Maybe I should stop reading...
I should probably stop reading about the Vietnam War era. It's too depressing to watch history repeat itself.
The current book I'm reading is The Time of Illusion, by Jonathan Schell, about the Nixon era. I remember watching the Watergate hearings at the time, and I vividly remember Nixon's resignation. I was reasonably familiar with the details of the Watergate burglary; what I didn't realize was that was just the tip of the iceberg. Everything the Bush administration knows about secrecy and deception, they learned from the Nixon administration. Nixon was secretly carpet-bombing Cambodia for 13 months before we found out, even setting up a separate chain-of-command to control it so the military wouldn't know what was going on.

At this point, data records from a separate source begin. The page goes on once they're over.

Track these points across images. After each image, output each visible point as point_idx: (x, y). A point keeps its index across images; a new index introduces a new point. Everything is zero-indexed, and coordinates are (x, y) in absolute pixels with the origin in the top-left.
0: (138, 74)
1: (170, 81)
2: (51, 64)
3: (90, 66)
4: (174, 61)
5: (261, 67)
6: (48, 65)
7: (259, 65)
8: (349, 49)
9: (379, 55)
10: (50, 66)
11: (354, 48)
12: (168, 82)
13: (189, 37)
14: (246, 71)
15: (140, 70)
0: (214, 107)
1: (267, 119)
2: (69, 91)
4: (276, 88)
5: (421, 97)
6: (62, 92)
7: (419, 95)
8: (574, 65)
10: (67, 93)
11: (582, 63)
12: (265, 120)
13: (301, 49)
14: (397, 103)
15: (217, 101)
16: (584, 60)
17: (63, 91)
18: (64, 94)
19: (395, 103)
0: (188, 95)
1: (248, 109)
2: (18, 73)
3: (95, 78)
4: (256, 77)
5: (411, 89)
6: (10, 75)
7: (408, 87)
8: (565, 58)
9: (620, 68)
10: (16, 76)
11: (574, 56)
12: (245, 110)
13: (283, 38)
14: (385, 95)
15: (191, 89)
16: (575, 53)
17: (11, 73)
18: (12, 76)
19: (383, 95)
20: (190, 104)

Today I'm struck by another similarity between the administrations, as Bush has finally managed to find someone to be "war czar." Lt. General Douglas Lute will be named the assistant to the president and deputy national security adviser for Iraq and Afghanistan policy and implementation, where he will "have the power to direct the Pentagon, State Department and other agencies involved in the two conflicts." He will report to Bush and National Security Adviser Stephen Hadley. So, he has the power to direct Secretary of State Condoleezza Rice and Secretary of Defense Robert Gates? From a sub-cabinet level position?
Nixon liked to do this sort of thing. He would reorganize to concentrate power in a few people close to him, and freeze out the less-cooperative or trusted cabinet members. From The Time of Illusion:
In January [1973], a "super-Cabinet" was set up, consisting of three Cabinet officers who assumed posts at the White House in addition to carrying out their regular duties, and divided up a large part of domestic policy among them. Above them was a "super-super-Cabinet", consisting of Secretary of the Treasury George Schultz, who was to coordinate economic policy; [National Security Adviser] Henry Kissinger, who was to oversee foreign policy; and [Director of the Office of Management and Budget Roy] Ash. And above them, of course, were Haldeman and Ehrlichman, who watched over everything. In 1971, President Nixon had told a reporter that the Cabinet system, which had served the country for almost 200 years, was "totally obsolete." Now he was abolishing it by executive fiat in favor of something else.
The biggest difference I see between the Bush administration and the Nixon administration is that the center of power in the Nixon administration was very clearly Nixon, who held the strings very tightly and oversaw things down to the smallest detail, while under a less-engaged Bush, two centers of power appear to have developed, one around Vice President Cheney and the other around Karl Rove. They share many goals, but they do have their conflicts, as the Scooter Libby trial threatened to expose. I don't know if that increases or decreases the odds that everything will unravel, though.